Posted: Fri Sep 24, 2010 9:15 pm
by Fool4UAnyway
I suggest you give ExamDiff Pro a try. There is a 30 day free trial period.

You can configure it to do a line by line comparison, so it will not try to find best matches if differences in MD5's occur.

It will find differences for you. You can easily navigate through them, or even show only all the differences.

You would just have to set the "Ignore part of lines matching regular expression" option to " .*$", or check the Column option and enter "33-" (both without the quotation marks).

You can also perform directory comparisons of lists of files, so it would be as easy to find which lists contain differences.

Just take a look at it.

www.prestosoft.com/edp_examdiffpro.asp

Posted: Mon Nov 15, 2010 7:49 pm
by Burt
I checked ExamDiff Pro but there are so many options...
And I can't figure out the right ones. It looks like files wirh different filenames are always marked as different, even if the content is the same.

Posted: Mon Nov 15, 2010 10:00 pm
by Fool4UAnyway
Yes, if you perform a Directory Comparison, files will only be considered to potentially be the same if they have the same filename. That is what they are aligned to (first).

However, you can manually select any two files, from the Directory Comparison or from the Explorer('s Shell Extension) to perform a File Comparison and then use the options mentioned above.

Posted: Mon Nov 15, 2010 10:49 pm
by Burt
Mmm, I have 1000's of files, some of them are the same but with different filenames. So it is not possible with Examdiff i guess without manually select 100000's of file combinations?

Posted: Mon Nov 15, 2010 11:09 pm
by Fool4UAnyway
Unfortunately, I guess that's how it is. I may have misunderstood what you are trying to accomplish.

If you have files with different names and same MD5's but different filenames for those MD5's, I guess you will have to remove those different filenames first, using Text Crawler, and then run Duplicate Cleaner for the stripped files containing only the (supposedly) equal (lists of) MD5's.

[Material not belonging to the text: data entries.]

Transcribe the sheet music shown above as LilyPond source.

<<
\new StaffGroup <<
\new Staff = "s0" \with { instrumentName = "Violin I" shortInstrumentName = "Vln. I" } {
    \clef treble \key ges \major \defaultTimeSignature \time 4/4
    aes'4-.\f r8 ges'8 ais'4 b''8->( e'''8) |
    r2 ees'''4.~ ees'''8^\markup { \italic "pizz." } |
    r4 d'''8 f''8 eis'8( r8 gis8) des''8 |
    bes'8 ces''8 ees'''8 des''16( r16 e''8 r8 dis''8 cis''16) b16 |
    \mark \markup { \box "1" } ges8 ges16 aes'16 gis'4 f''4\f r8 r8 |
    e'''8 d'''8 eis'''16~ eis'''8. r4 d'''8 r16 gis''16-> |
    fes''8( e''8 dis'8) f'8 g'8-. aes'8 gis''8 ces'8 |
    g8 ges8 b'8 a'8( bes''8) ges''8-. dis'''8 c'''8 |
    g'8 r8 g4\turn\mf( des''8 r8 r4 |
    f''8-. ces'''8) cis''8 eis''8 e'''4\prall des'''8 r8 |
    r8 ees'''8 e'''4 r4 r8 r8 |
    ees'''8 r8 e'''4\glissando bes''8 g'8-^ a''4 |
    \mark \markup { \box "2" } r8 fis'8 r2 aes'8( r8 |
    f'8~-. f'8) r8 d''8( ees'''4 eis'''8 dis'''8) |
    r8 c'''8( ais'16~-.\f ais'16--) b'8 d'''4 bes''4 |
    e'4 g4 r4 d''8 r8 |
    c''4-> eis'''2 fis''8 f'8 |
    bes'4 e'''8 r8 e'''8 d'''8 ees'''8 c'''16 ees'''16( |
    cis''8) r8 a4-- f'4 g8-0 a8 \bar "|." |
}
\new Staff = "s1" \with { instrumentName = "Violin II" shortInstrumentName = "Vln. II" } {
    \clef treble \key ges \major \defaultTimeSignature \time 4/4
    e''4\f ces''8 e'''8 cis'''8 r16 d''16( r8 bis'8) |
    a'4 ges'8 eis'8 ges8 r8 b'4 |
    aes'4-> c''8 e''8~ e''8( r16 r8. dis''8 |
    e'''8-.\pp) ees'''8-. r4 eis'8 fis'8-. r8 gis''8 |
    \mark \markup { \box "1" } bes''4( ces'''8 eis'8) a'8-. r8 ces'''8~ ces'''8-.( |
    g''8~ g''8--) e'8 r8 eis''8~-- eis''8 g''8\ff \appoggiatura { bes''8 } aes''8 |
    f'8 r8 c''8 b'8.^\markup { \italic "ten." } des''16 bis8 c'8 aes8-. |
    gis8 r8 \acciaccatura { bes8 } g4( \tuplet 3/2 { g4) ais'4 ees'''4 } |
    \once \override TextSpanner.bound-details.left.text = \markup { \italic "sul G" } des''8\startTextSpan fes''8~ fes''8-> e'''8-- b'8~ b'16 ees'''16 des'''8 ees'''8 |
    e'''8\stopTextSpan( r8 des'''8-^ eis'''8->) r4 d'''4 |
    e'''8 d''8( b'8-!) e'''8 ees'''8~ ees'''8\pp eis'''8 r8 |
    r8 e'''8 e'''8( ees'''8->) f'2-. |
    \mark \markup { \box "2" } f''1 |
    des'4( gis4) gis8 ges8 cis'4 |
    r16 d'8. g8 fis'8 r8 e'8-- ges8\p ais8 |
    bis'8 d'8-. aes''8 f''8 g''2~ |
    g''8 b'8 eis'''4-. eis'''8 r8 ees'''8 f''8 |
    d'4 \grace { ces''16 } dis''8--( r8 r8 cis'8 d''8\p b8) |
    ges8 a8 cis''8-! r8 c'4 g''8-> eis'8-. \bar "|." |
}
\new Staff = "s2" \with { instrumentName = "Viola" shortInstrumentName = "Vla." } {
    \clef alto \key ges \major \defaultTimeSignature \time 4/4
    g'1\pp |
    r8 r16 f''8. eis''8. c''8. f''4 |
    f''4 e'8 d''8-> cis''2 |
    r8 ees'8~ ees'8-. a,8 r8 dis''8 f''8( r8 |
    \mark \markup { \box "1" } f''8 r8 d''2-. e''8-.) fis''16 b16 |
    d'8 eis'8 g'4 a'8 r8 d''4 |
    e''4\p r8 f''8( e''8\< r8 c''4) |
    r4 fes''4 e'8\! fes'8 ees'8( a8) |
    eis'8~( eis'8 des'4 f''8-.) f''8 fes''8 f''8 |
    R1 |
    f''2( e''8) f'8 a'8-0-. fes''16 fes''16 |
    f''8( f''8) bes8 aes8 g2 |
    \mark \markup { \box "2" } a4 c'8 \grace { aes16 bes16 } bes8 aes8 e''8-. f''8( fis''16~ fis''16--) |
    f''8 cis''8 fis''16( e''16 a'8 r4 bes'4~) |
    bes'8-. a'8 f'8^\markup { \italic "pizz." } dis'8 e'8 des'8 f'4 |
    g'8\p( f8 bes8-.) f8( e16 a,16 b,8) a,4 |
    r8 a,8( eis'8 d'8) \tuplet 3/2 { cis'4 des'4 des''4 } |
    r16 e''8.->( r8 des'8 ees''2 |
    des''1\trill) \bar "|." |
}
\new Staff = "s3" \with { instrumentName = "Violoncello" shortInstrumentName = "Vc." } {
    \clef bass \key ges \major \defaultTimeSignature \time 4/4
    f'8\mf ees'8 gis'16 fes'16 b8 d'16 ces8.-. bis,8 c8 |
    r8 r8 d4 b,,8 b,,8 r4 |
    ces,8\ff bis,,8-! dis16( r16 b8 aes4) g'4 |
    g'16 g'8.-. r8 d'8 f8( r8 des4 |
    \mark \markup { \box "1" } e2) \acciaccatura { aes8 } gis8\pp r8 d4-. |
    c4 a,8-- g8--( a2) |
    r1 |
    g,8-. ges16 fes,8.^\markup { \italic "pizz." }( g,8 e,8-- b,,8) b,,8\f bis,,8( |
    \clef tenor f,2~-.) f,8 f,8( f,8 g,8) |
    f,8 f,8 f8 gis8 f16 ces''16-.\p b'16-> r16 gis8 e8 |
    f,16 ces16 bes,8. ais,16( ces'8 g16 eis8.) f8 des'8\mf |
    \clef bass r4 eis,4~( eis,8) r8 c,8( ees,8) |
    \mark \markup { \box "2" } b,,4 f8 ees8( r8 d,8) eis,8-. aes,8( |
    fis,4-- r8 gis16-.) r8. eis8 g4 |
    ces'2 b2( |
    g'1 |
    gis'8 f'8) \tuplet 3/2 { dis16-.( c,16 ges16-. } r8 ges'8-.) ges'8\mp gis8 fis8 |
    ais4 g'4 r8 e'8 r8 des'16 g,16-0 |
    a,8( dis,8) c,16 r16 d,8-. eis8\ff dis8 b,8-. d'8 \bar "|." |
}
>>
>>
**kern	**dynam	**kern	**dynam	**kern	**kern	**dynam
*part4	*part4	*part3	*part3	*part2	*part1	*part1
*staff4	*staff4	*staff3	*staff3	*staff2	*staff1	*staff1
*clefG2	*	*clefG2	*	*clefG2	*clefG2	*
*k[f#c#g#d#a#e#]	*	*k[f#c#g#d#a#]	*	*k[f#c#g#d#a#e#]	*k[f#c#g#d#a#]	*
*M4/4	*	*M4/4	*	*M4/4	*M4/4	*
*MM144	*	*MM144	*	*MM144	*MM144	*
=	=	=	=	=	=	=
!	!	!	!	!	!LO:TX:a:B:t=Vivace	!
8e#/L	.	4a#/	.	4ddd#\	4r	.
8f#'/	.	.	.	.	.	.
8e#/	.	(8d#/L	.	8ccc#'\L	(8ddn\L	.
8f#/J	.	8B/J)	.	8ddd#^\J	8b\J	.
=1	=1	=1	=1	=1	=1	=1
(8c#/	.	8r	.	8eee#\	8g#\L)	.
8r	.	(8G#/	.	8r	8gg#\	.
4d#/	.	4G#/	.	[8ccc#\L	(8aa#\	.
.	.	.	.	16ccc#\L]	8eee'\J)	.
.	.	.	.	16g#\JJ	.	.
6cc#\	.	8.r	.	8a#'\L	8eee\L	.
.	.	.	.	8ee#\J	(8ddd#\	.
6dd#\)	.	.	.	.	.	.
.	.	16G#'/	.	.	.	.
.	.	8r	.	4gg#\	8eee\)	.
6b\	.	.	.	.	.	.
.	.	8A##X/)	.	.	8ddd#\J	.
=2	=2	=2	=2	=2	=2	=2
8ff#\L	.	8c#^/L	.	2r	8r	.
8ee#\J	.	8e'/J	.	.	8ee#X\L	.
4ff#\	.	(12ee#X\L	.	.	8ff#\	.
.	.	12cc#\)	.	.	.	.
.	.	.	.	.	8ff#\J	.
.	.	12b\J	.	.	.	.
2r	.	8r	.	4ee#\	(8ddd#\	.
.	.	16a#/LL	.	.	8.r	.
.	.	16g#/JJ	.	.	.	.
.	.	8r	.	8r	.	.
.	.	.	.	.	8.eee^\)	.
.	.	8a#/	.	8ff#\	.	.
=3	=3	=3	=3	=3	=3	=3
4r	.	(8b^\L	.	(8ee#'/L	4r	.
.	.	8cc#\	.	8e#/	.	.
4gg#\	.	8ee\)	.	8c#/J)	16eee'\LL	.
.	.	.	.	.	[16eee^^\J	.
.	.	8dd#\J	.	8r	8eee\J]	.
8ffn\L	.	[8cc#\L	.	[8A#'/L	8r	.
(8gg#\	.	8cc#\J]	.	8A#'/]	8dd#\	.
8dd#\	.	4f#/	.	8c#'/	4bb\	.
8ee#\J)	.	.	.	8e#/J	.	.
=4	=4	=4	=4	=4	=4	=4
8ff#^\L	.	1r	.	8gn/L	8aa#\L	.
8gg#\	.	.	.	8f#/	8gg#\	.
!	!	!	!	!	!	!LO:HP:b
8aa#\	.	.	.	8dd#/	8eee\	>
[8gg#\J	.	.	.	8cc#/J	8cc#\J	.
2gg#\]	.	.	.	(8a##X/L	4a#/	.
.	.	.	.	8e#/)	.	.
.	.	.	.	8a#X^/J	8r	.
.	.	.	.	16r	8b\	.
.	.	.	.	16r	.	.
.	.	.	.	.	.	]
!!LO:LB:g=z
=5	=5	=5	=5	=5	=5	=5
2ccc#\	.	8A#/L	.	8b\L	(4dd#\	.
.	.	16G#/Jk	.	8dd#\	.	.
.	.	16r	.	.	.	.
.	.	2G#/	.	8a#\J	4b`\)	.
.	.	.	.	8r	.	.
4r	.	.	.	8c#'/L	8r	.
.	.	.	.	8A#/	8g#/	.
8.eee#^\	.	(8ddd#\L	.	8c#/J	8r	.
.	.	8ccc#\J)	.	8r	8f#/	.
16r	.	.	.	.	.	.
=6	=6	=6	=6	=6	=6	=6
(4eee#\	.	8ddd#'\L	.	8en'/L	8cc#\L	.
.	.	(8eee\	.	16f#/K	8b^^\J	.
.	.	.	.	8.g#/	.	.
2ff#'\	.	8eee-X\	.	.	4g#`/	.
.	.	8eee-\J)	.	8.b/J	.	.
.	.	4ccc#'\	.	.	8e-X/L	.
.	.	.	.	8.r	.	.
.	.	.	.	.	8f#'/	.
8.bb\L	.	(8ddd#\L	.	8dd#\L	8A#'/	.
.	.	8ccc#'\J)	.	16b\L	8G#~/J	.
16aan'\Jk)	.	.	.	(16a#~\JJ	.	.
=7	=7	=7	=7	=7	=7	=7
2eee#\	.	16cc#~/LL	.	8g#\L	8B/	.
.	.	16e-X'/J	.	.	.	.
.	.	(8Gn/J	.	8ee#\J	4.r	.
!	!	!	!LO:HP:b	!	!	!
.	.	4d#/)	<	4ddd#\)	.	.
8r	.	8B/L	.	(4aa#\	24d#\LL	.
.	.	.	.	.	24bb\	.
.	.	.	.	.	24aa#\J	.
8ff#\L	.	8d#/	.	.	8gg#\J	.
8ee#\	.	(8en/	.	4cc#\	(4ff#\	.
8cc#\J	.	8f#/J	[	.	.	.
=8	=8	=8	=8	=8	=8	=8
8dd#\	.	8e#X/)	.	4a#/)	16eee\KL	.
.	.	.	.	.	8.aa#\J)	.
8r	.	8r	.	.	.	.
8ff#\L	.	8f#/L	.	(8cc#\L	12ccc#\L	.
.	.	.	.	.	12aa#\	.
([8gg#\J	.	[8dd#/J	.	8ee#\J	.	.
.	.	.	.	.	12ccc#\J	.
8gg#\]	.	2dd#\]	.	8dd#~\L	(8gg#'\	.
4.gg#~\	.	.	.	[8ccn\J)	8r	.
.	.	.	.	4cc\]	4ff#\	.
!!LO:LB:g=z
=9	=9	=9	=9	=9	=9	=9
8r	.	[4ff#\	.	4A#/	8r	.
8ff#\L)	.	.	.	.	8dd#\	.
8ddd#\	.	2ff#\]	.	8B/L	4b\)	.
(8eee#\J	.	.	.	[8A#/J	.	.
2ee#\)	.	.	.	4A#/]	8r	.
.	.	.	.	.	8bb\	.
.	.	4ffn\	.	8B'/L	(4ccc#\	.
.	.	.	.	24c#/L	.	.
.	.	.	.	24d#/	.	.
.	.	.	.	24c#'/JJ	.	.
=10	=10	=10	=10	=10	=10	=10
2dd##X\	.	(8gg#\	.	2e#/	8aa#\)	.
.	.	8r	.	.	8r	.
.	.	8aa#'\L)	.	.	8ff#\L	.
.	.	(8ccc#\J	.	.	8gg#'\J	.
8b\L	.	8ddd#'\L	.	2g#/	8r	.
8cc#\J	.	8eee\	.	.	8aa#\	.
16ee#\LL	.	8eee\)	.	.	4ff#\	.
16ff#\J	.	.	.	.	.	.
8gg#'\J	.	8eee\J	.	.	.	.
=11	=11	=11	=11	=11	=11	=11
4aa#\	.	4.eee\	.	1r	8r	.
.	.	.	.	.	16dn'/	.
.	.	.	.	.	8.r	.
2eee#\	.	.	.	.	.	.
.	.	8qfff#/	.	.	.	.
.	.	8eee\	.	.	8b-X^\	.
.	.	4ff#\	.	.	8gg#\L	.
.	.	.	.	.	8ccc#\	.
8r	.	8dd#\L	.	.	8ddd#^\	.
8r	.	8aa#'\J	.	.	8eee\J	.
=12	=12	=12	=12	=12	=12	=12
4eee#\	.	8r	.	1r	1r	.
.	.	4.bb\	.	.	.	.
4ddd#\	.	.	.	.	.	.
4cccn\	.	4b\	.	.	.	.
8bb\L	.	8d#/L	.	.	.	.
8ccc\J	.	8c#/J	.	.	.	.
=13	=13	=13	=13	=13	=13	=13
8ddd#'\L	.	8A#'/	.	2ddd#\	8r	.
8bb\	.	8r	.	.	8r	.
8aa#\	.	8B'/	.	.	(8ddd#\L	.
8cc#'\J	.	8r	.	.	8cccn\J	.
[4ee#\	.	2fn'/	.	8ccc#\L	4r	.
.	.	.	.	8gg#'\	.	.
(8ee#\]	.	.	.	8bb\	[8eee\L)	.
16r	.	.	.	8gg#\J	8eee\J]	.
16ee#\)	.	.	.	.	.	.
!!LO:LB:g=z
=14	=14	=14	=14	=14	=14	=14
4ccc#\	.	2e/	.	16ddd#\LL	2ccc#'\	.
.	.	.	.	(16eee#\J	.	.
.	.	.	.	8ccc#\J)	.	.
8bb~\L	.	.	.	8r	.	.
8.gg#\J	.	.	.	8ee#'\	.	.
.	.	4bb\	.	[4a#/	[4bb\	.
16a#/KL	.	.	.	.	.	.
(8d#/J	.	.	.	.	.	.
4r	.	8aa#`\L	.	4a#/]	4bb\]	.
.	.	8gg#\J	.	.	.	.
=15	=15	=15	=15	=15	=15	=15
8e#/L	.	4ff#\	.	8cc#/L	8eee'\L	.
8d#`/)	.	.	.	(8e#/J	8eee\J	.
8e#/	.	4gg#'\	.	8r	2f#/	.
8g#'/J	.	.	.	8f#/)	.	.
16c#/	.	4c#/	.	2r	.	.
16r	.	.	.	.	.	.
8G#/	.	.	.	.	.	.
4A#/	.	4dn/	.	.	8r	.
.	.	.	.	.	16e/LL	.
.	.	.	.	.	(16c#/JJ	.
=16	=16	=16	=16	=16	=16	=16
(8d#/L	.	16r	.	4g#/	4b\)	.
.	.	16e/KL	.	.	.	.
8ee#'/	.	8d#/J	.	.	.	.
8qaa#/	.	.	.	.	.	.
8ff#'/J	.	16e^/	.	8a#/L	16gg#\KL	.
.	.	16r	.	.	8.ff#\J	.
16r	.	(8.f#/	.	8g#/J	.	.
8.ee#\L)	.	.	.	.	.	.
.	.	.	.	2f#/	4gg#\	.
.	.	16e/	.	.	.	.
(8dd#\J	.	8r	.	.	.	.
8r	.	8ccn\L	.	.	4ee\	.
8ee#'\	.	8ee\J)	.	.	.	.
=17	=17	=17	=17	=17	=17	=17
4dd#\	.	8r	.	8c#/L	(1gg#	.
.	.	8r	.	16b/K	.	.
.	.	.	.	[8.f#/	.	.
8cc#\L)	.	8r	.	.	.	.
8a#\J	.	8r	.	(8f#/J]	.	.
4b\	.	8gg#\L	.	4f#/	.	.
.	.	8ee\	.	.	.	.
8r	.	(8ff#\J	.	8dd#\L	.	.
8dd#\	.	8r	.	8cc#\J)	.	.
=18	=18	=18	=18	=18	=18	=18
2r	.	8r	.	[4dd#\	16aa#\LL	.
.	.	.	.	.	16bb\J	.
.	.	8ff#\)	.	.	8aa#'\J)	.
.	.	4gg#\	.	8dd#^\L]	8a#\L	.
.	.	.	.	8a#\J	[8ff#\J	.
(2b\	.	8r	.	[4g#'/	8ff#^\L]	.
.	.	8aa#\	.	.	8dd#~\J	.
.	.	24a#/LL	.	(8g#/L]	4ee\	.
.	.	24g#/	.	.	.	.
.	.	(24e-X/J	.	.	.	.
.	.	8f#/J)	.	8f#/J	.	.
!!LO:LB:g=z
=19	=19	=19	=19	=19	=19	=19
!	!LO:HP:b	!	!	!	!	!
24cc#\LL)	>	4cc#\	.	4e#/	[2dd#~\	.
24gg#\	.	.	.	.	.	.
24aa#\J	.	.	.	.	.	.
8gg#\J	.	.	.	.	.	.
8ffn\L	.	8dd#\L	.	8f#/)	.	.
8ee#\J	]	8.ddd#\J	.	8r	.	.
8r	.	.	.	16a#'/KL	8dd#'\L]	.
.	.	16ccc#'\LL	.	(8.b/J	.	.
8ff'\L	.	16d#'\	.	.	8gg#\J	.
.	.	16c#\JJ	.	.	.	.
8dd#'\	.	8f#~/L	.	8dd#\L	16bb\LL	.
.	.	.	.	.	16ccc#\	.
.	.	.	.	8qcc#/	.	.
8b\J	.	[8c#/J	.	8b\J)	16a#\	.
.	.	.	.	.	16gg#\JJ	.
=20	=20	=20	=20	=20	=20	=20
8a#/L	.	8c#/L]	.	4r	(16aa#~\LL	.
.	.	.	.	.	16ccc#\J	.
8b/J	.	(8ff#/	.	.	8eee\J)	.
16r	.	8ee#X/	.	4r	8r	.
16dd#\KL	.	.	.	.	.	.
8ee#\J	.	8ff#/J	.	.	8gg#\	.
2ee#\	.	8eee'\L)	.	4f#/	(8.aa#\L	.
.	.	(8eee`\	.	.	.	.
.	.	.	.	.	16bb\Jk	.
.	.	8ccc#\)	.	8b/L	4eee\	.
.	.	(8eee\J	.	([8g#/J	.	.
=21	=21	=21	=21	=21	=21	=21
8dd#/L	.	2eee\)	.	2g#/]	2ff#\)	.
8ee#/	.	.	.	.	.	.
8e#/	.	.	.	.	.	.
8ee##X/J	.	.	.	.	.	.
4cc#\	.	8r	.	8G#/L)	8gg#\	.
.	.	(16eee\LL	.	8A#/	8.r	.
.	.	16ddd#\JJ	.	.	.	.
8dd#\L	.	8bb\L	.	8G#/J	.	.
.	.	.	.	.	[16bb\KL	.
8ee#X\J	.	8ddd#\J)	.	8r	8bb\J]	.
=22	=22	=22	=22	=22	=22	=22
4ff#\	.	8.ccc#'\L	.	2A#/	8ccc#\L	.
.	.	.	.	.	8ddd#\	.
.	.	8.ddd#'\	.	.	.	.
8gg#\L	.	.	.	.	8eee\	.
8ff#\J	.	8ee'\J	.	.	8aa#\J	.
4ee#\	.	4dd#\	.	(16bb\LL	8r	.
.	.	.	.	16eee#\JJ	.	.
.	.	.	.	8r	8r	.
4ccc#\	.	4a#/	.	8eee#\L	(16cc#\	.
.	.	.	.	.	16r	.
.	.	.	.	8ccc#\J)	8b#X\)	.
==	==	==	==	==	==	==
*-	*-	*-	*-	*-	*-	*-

If you had a lot of files containing one or many MD5's with their (different) filenames, but with those "lot of files" having equal names, you could do the Directory Comparison in ExamDiff Pro, having set the File Comparison options to ignore those filenames on the MD5 lines.

Posted: Mon Nov 15, 2010 11:28 pm
by Burt
No problem, i really appreciate your help anyway!

Can Textcrawler automaticly save many stripped md5 files?
I couldn't figure that out.

Posted: Tue Nov 16, 2010 9:40 pm
by Fool4UAnyway
If your files are easy to access, that is in one directory or (sub)directory tree structure, I guess it is a very basic action to have Text Crawler (find and) process the files. Changes will be written to the files. You can configure Text Crawler to leave a backup (like .bak) file of each changed file, so you won't lose the original contents, if anything might go wrong.

DV: I still have this question at the Text Crawler forum about how file( change)s are written back to disk.